I think a lot of people confuse “gingerbread” aspects of skeumorphism like page turning, woodgrain, and a green felt playing board with plain old good interface design focused on how things work in real life, which just plain helps the user.
Speaking for myself, what I miss most from pre-iOS7 was not that the calendar looked like paper/cardboard or had page turns, but I miss that the design was about helping the user understand/use the content quickly and intuitively. In certain aspects, a control or screen used aspects of the real life counterparts we still use today, which just simply worked.
Back then the design was not focused on stubbornly implementing the interface to be as minimalist white/light grey as possible, devoid of the interface cues we took for granted like clear differentiation of what’s actionable (button) vs what’s just text. And I miss seeing lines/separators for content vs. controls, and to differentiate different parts of the content or controls (for example, at least now iOS Settings went back to colored/shaded zones that differentiate groupings of commands, instead of the minimalist just-lines-from-left-to-right-across-the-screen that made everything just blend in way too much together and it took more cognitive work at times to navigate.
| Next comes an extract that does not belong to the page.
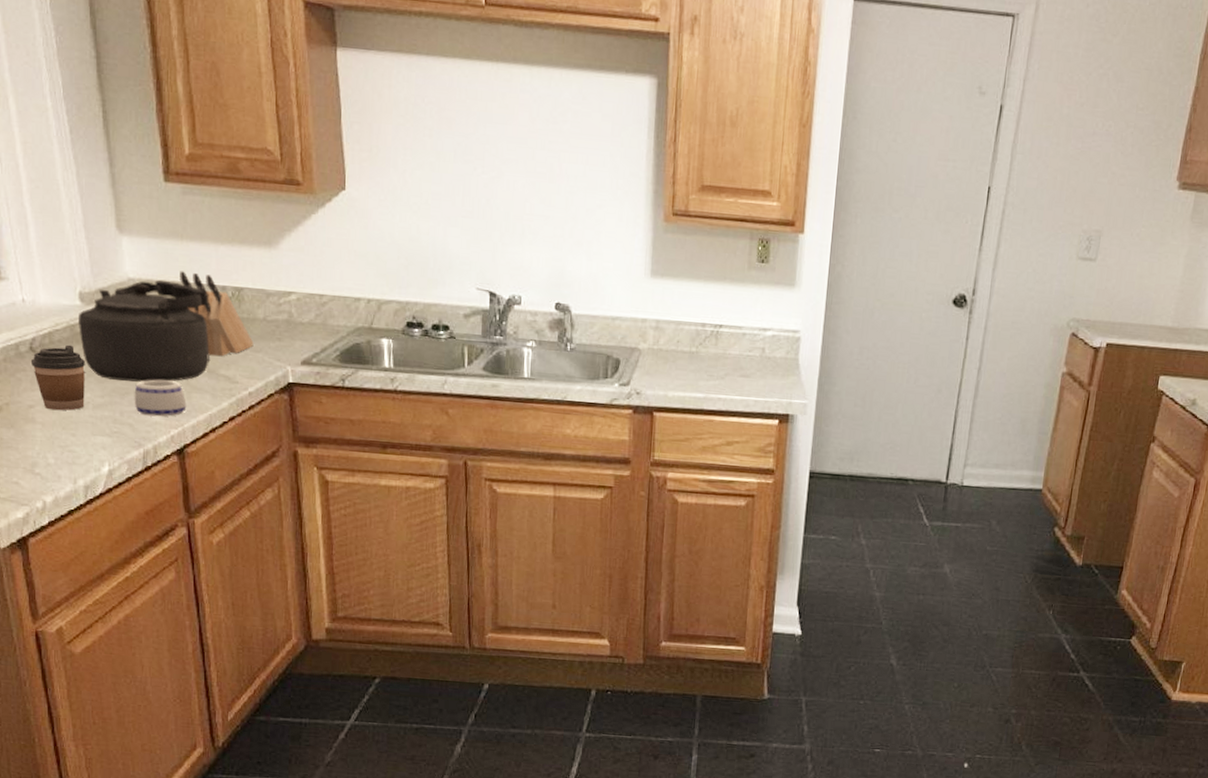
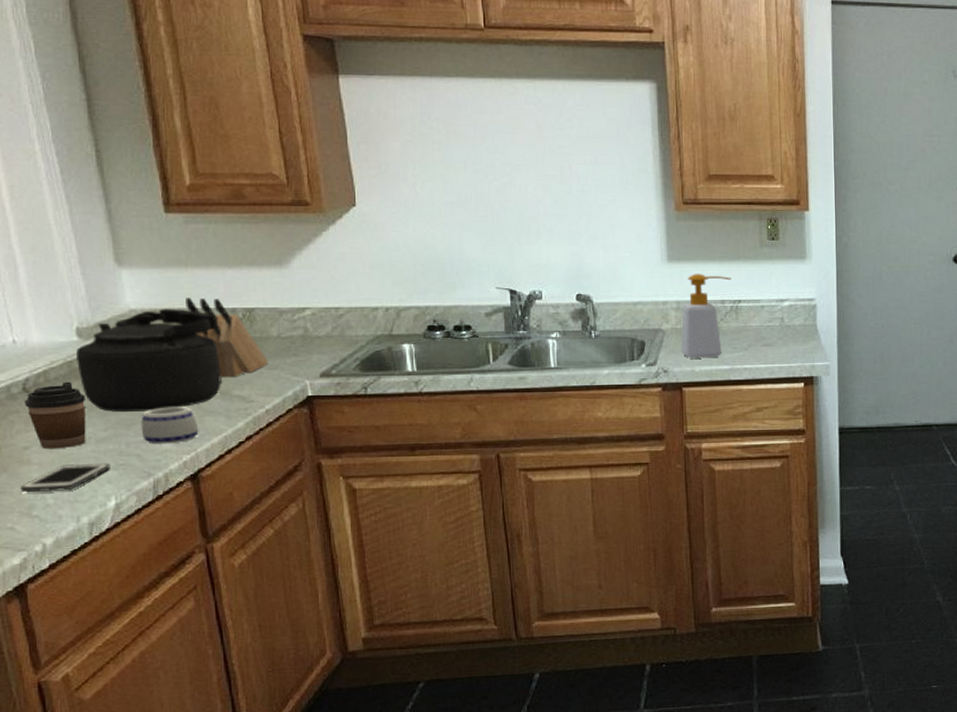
cell phone: none [25,427,105,452] -> present [20,462,110,493]
soap bottle: none [655,292,715,384] -> present [680,274,731,359]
And I miss seeing often-used commands out in the open instead of hidden behind the hamburger icon. Or is it under the ellipse icon? Or that gear icon? Still now 10 years after iOS7, many apps/interfaces are still too white, too stark, a little too vague.
As Jony Ive is thankfully gone, Apple keeps baby-stepping back to robust, intuitive interface design like before ~2013…interface design focused on use honed after decades of refinement, and not a hardware designer’s minimalist preferences. And if it looks similar to a real life counterpart, hey, no problem!